> Task brief
Everything in the records below from the line containing "Industrie & MKB" through the line containing "Когда вы умрете, шар с крыльями" is to be reproduced exactly, those two lines included; no picture is to be copied.

> Input for this task
------------------------------------

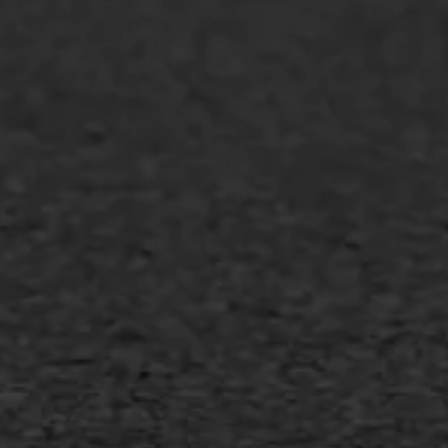
GWW aannemers
Overheid
Industrie & MKB
Agrarische bedrijven
Asfalt repareren
Asfalt onderhoud
Slijtlaag
Bitumineuze voegvulling
Transport
Gietasfalt reparatie
Verwijderen markering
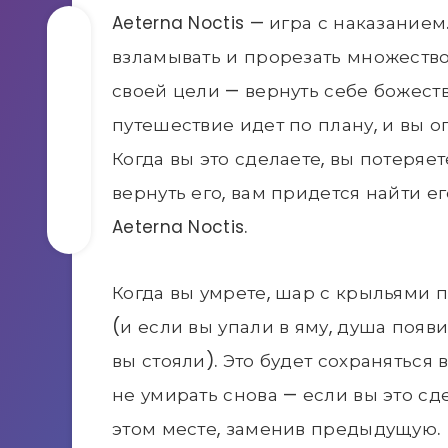
Aeterna Noctis — игра с наказани
взламывать и прорезать множество
своей цели — вернуть себе божест
путешествие идет по плану, и вы 
Когда вы это сделаете, вы потеряе
вернуть его, вам придется найти ег
Aeterna Noctis.
Когда вы умрете, шар с крыльями 
(и если вы упали в яму, душа появ
вы стояли). Это будет сохраняться 
не умирать снова — если вы это сд
этом месте, заменив предыдущую.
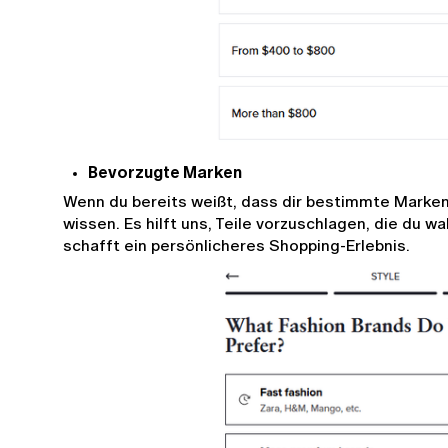
Bevorzugte Marken
Wenn du bereits weißt, dass dir bestimmte Marken
wissen. Es hilft uns, Teile vorzuschlagen, die du wah
schafft ein persönlicheres Shopping-Erlebnis.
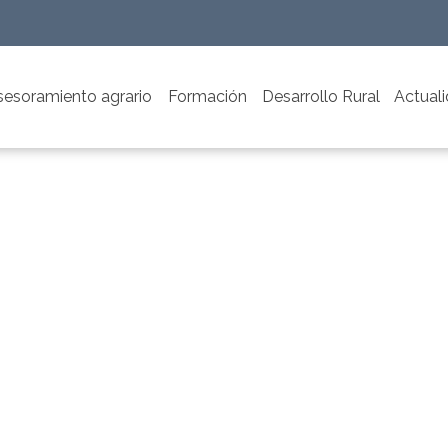
sesoramiento agrario
Formación
Desarrollo Rural
Actual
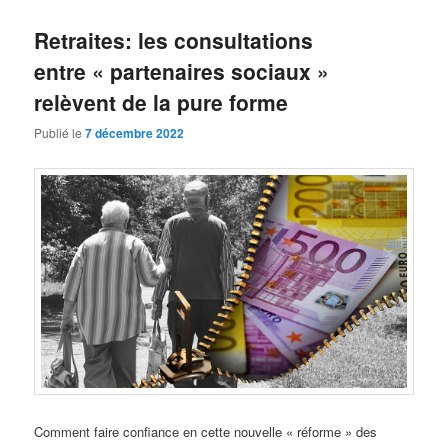
Retraites: les consultations
entre « partenaires sociaux »
relèvent de la pure forme
Publié le
7 décembre 2022
Comment faire confiance en cette nouvelle « réforme » des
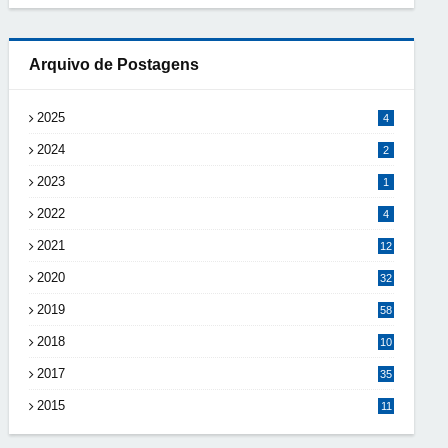
Arquivo de Postagens
2025
4
2024
2
2023
1
2022
4
2021
12
2020
32
2019
58
2018
10
8
2017
35
2015
11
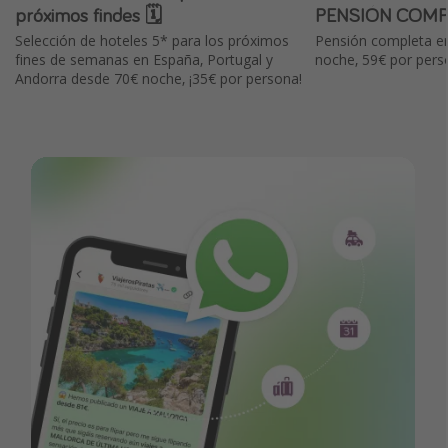
próximos findes 🗓️
PENSIÓN COMP
Selección de hoteles 5* para los próximos
Pensión completa en
fines de semanas en España, Portugal y
noche, 59€ por pers
Andorra desde 70€ noche, ¡35€ por persona!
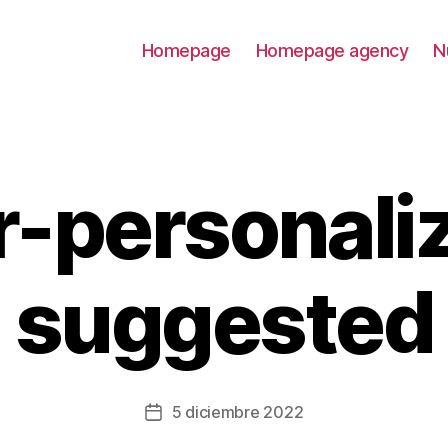
Homepage
Homepage agency
N
r-personali
suggested
5 diciembre 2022
Fecha
de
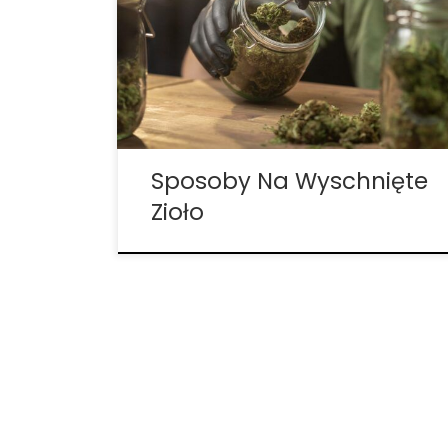
paczkę pąków marihuany i odkładałeś
część na weekend ze znajomymi.
Nadszedł weekend, atmosfera jest
gotowa, a znajomi są podekscytowani, że
mogą zapalić tę marihuanę, o której
mówiłeś, ale w […]
Sposoby Na Wyschnięte
Zioło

------------------------------------

> Task response
Industrie & MKB
Agrarische bedrijven
Asfalt repareren
Asfalt onderhoud
Slijtlaag
Bitumineuze voegvulling
Transport
Gietasfalt reparatie
Verwijderen markering
Aeterna Noctis — игра с наказани
взламывать и прорезать множество
своей цели — вернуть себе божест
путешествие идет по плану, и вы 
Когда вы это сделаете, вы потеряе
вернуть его, вам придется найти ег
Aeterna Noctis.
Когда вы умрете, шар с крыльями 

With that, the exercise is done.